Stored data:

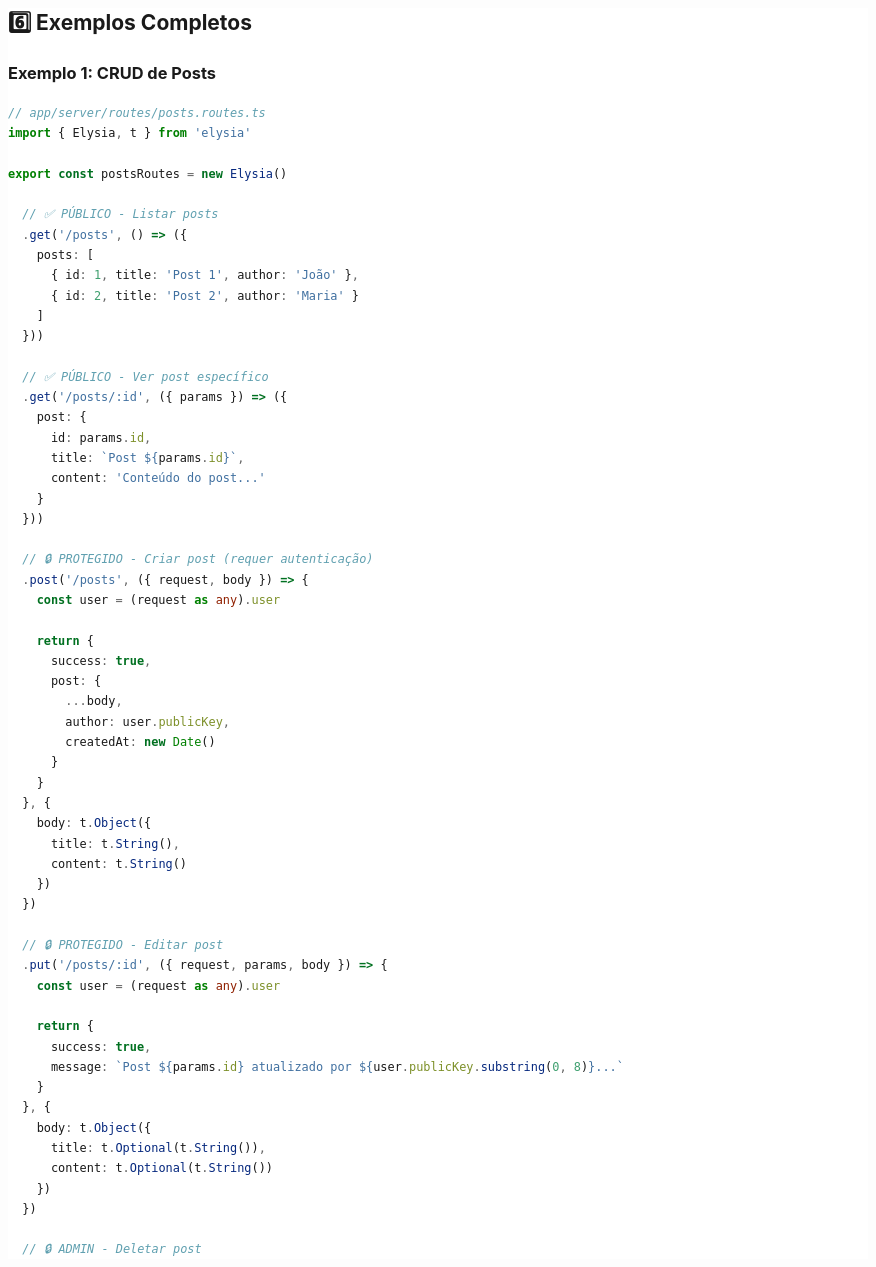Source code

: 
## 6️⃣ Exemplos Completos

### Exemplo 1: CRUD de Posts

```typescript
// app/server/routes/posts.routes.ts
import { Elysia, t } from 'elysia'

export const postsRoutes = new Elysia()

  // ✅ PÚBLICO - Listar posts
  .get('/posts', () => ({
    posts: [
      { id: 1, title: 'Post 1', author: 'João' },
      { id: 2, title: 'Post 2', author: 'Maria' }
    ]
  }))

  // ✅ PÚBLICO - Ver post específico
  .get('/posts/:id', ({ params }) => ({
    post: {
      id: params.id,
      title: `Post ${params.id}`,
      content: 'Conteúdo do post...'
    }
  }))

  // 🔒 PROTEGIDO - Criar post (requer autenticação)
  .post('/posts', ({ request, body }) => {
    const user = (request as any).user

    return {
      success: true,
      post: {
        ...body,
        author: user.publicKey,
        createdAt: new Date()
      }
    }
  }, {
    body: t.Object({
      title: t.String(),
      content: t.String()
    })
  })

  // 🔒 PROTEGIDO - Editar post
  .put('/posts/:id', ({ request, params, body }) => {
    const user = (request as any).user

    return {
      success: true,
      message: `Post ${params.id} atualizado por ${user.publicKey.substring(0, 8)}...`
    }
  }, {
    body: t.Object({
      title: t.Optional(t.String()),
      content: t.Optional(t.String())
    })
  })

  // 🔒 ADMIN - Deletar post
```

• **Brief**:
The word "user" occurs on some lines of the entries. Work out how many such lines there are and reply with the number alone.

• **Answer for this exercise**:
4